Tu as toujours voulu faire de la télé ?
Quand on me demandait ce que je voulais faire petit, je répondais : Restaurant ! C’est une véritable passion la cuisine même si je suis un piètre cuisto ! Finalement, j’ai retrouvé la cuisine dans mon quotidien avec les émissions que je réalise aujourd’hui. En fait, quand j’étais gosse, je regardais beaucoup la télé et j’ai su assez rapidement ce que je voulais faire. En classe de 5ème, le professeur de physiques de mon collège à Saint-Maur-des-Fossés avait monté un club audiovisuel, c’est là que j’ai commencé le montage.
C’est très tôt ! Tu viens d’une famille liée à l’audiovisuel ?
Pas du tout. Mon père est musicien et j’ai donc naturellement dû faire de la musique. J’étais en classe musicale et j’ai pratiqué le violoncelle pendant 7 ans. Cela m’a été utile car j’ai vraiment compris le sens de la musique et son utilité avec le montage.
Quelle école as-tu fait ?
Je me suis très vite renseigné pour les écoles et dès la seconde je savais que je voulais devenir monteur. Je passe mon Bac et je rentre à IIIS. J’ai alors 17 ans et je fais 4 heures de trajet aller / retour par jour pour me rendre dans cette école.
Quelles sont tes premières expériences professionnelles ?
En 1996, j’ai l’opportunité d’intégrer Case Productions en stage. Ils arrivaient tout juste sur TF1 et je commence aux côtés d’André Vasquez à la gestion du public. À l’époque, il s’agissait des émissions La Fureur, Les Enfants de la Télé etc…. Ce poste m’a permis de pouvoir observer de l’intérieur toute la mécanique de ce type de tournage. Certains à IIIS me regardaient avec un peu de condescendance quand je leur racontais ce que je faisais : C’était bien moins prestigieux que le Cinéma avec un grand C. Deux ans plus tard, j’ai rappelé à Case que je voulais faire du montage et Jean-Philippe Vallespir, qui montait beaucoup de leurs émissions, m’a mis le pied à l’étrier. Il m’a proposé d’être le monteur d’un numéro des Petites Canailles que Case lui avait proposé en tant que producteur. En trois jours et trois nuits, j’ai eu la formation la plus accélérée qui puisse exister. Le montage plateau a cette particularité qu’il ne faut pas qu’il se voie, c’est un montage assez différent du reste.

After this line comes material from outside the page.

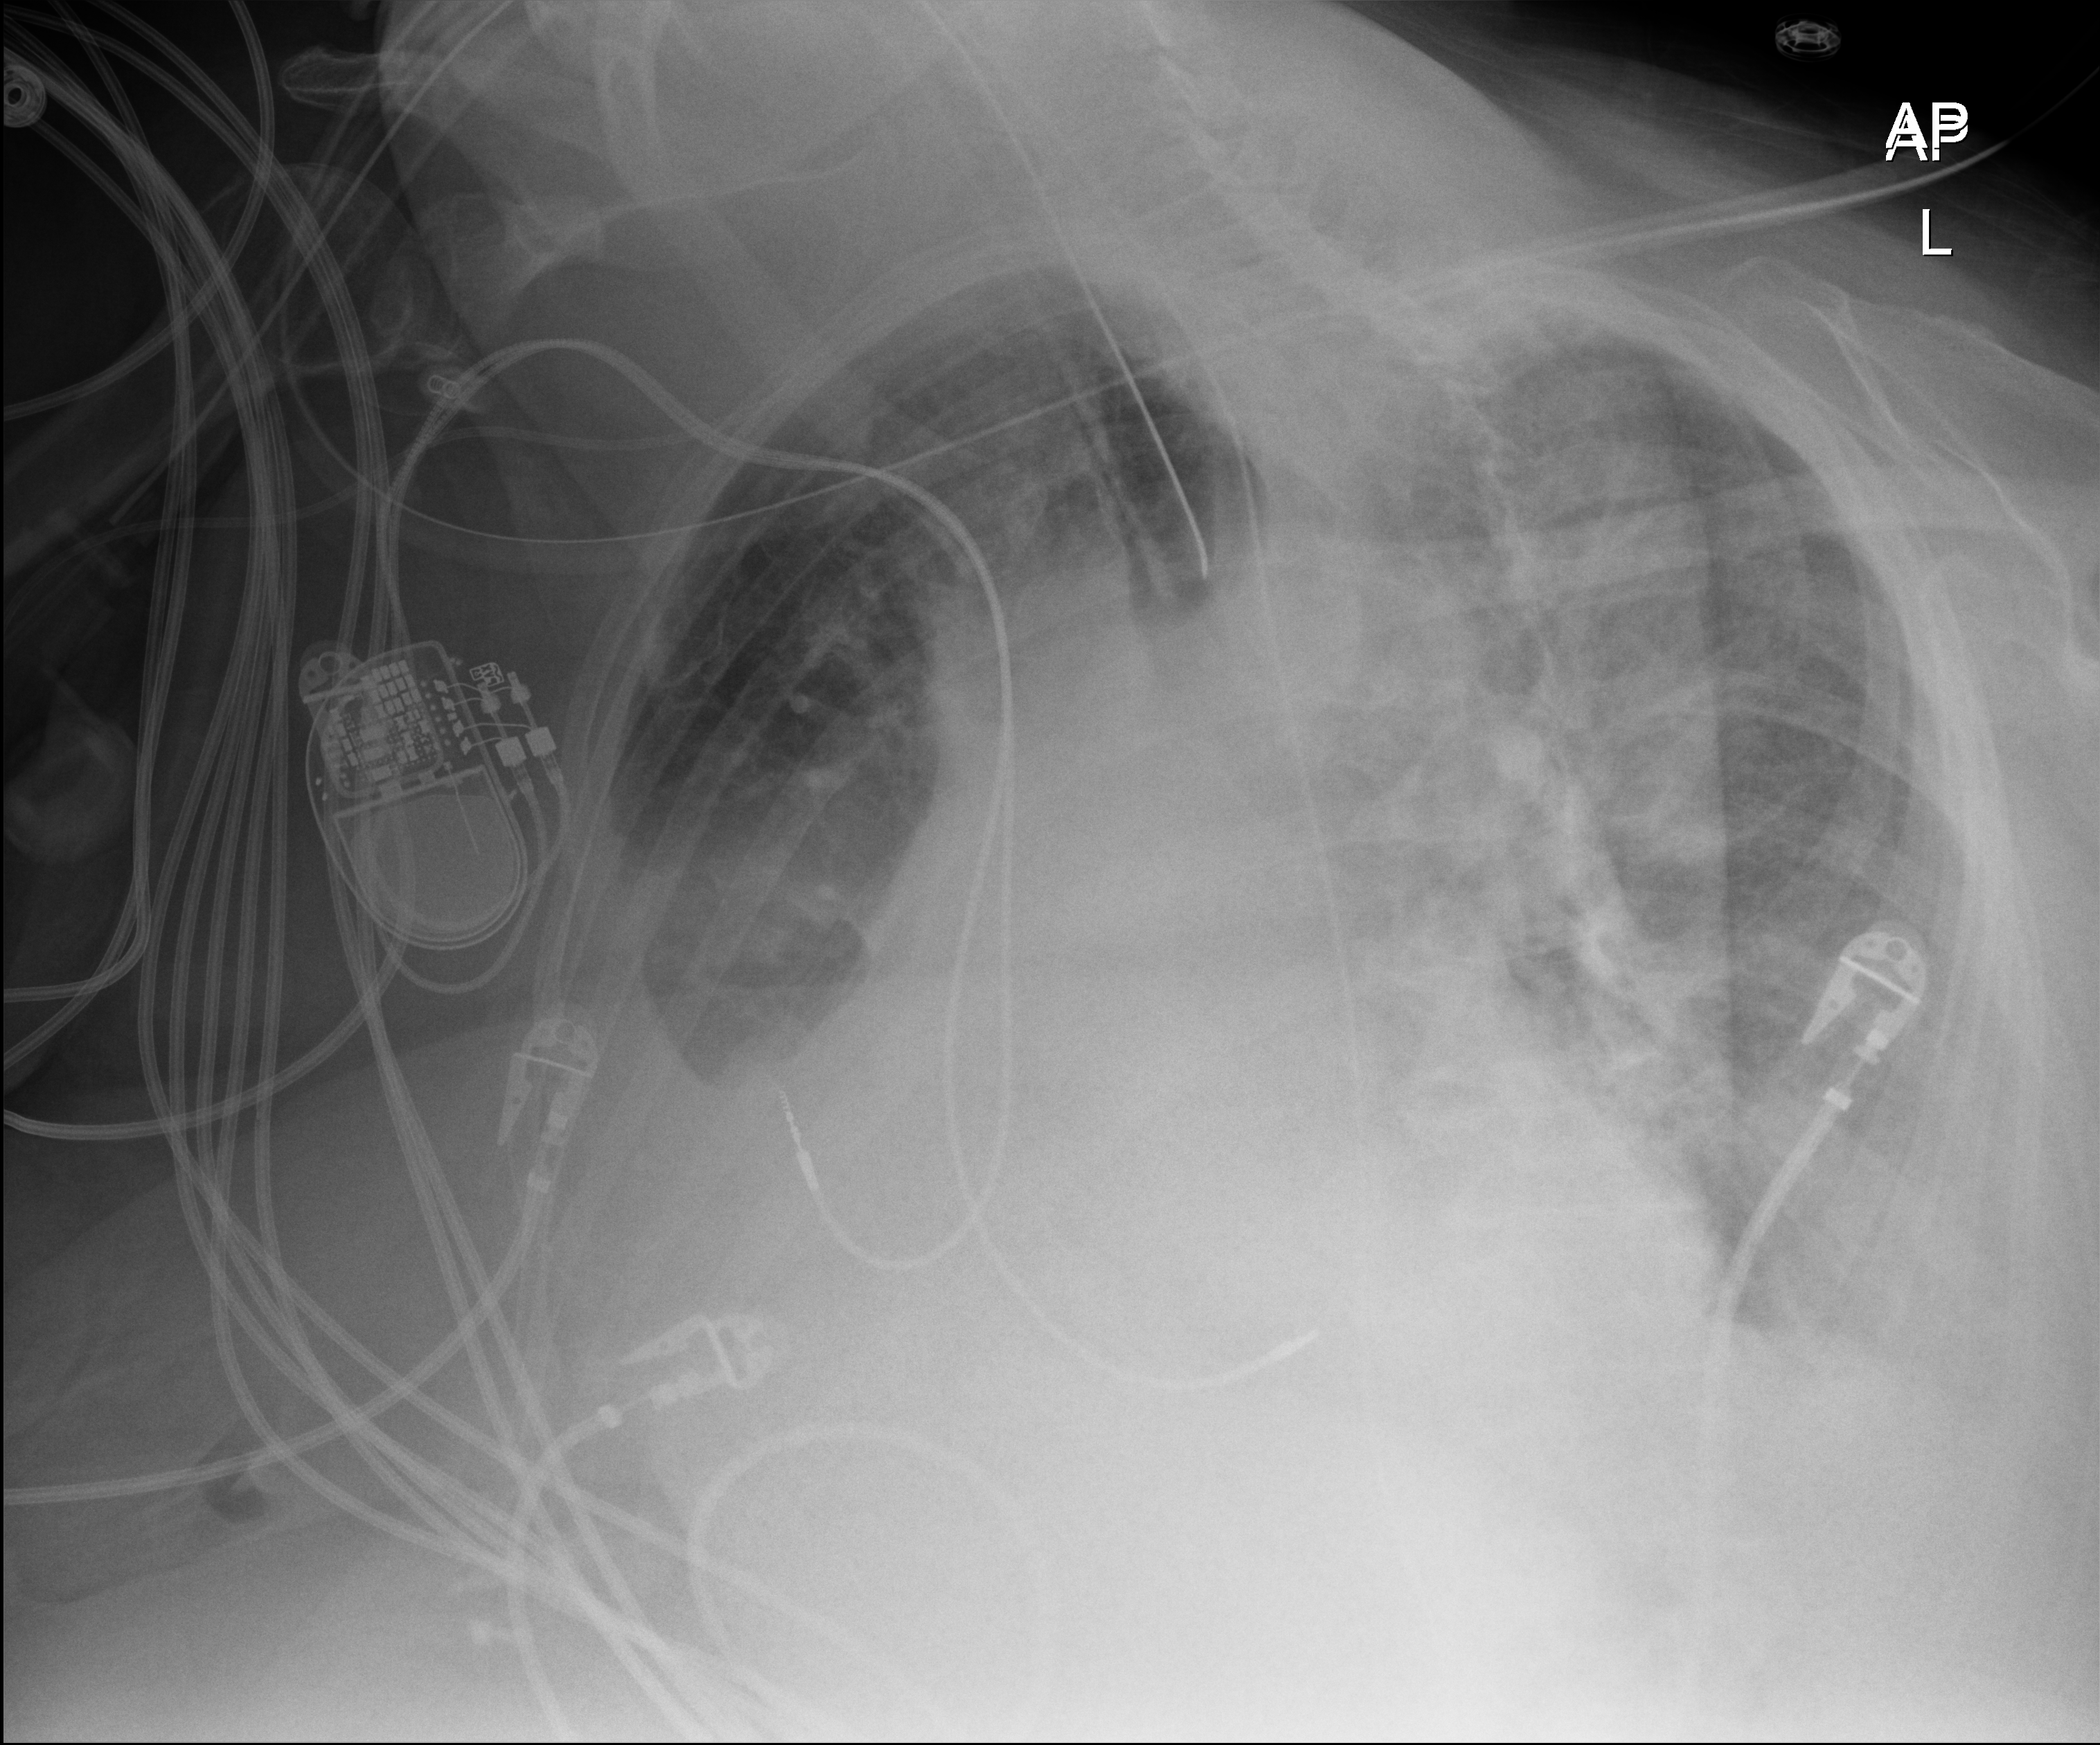
Portable chest radiograph, anteroposterior (AP) projection. Female patient hospitalised with COVID-19, age 75–90 years.
Hospital-stay facts (about this admission, not read from this image; timing relative to this image not recorded): admitted to intensive care during this hospital stay: yes; mechanically ventilated during this hospital stay: yes; hypertension (admission record): yes.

Quels sont les points essentiels qu’il t’apprend ?
J’apprends le sens des plans, leur valeur. L’organisation, la rigueur et la rapidité. J’ai à peine 20 ans et je deviens monteur de grands Prime pour TF1 car lui passe à autre chose. C’était une vraie opportunité. Je me retrouvais avec Arthur et Stéphane Courbit en visionnage, beaucoup de pression mais une chance incroyable de pouvoir travailler et surtout apprendre si jeune avec eux …
À quel moment passes-tu de l’autre côté de la salle de montage ?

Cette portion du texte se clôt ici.